There are two ways in which target de-dupes can be performed, and they are either as post process de-duplication or inline de-duplication.
The de-duplication that occurs between the source and the destination or target is what is what is termed Inline de-duplication. On the other hand, Post process de-duplication is best defined as the situation whereby data is de-duplicated at programmed time frames when it has already been transmitted by the source, but prior to it getting to the storage device. The channelling of the data can either be through hardware or software based on the case involved. Both the hardware and the software remain in sync with the storage disk. There is also the evaluation of data against the ones already in the storage disk for easy identification and removal of duplicated data, irrespective of the target de-duplication being used.
The enterprise that has proprietary software installed in their system will benefit enormously from the post process de-duplication. But, there is not always a need for modification or redesigning of the source software at the organisation end in order to meet the needs of de-duplication hardware or software. There is no need to be concerned about compatibility issues, as the source system can easily push the data into transmission. There is no need for installation of de-duplication hardware or software at every terminal node in order to permit transmission of data. With the central location of the de-duplication software or hardware, data from all the nodes are automatically channelled via the de-dupe device located on the network.

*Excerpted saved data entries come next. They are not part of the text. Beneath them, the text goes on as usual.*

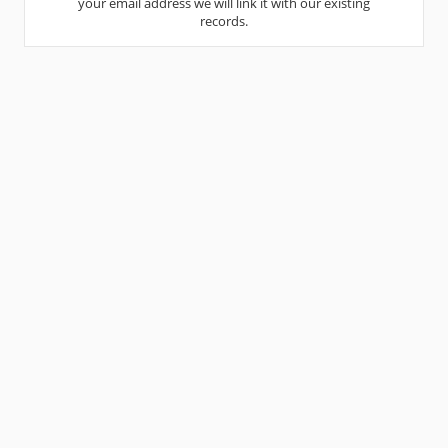
your email address we will link it with our existing
records.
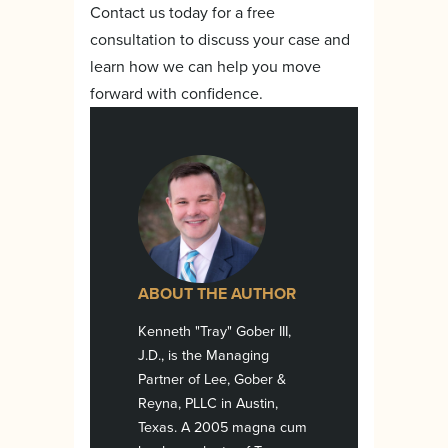
Contact us today for a free
consultation to discuss your case and
learn how we can help you move
forward with confidence.
ABOUT THE AUTHOR
Kenneth "Tray" Gober III,
J.D., is the Managing
Partner of Lee, Gober &
Reyna, PLLC in Austin,
Texas. A 2005 magna cum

Lastly, for more effective use of enterprise computing system, the CPU powers can be released when de-duplication load are removed from the client central process unit (CPU). This is where the post-process de-duplication is better than the pre process de-duplication. There is no doubt about the fact that the target de-dupe is quicker when compared with source de-duplication. The data is said to be pushed into the network, making the de-dupe process to operate at the storage end so as to match data quicker and remove duplicates with ease.
With lots of advantages of source process de-duplication, it is not without its flaws. The post process de-duplication is known to be bandwidth intensive. For that reason, if there is an exponential increase in the amount of data in an enterprise, the target de-duplication will not be the best option. Before scheduled post process de-duplication is started, although it might involve additional expenses, large arrays of storage disk will need to be used to create space for storage of transmitted data. This additional cost is among the flaws associated with post process de-duplication.
The need to redesign the proprietary software to accommodate demands of the de-duplication devices and process, installation of de-duplication hardware at all the connecting nodes, and others will contribute to be more cost effective than the use of technologies that are based on target de-duplication. If the cloud service provider partnering with the enterprise determines charges fees based on the bandwidth usage, source de-duplication may further be attractive.
Therefore, companies must determine the particular kind of de-duplication process that will work best for them. Some of the things enterprises need to consider before selecting any of the de-duplication process include: Volume of data, availability of bandwidth, cost of bandwidth, and lots of other important factors. In fact, the exercise involved in determining the best fit for an enterprise is not an easy one.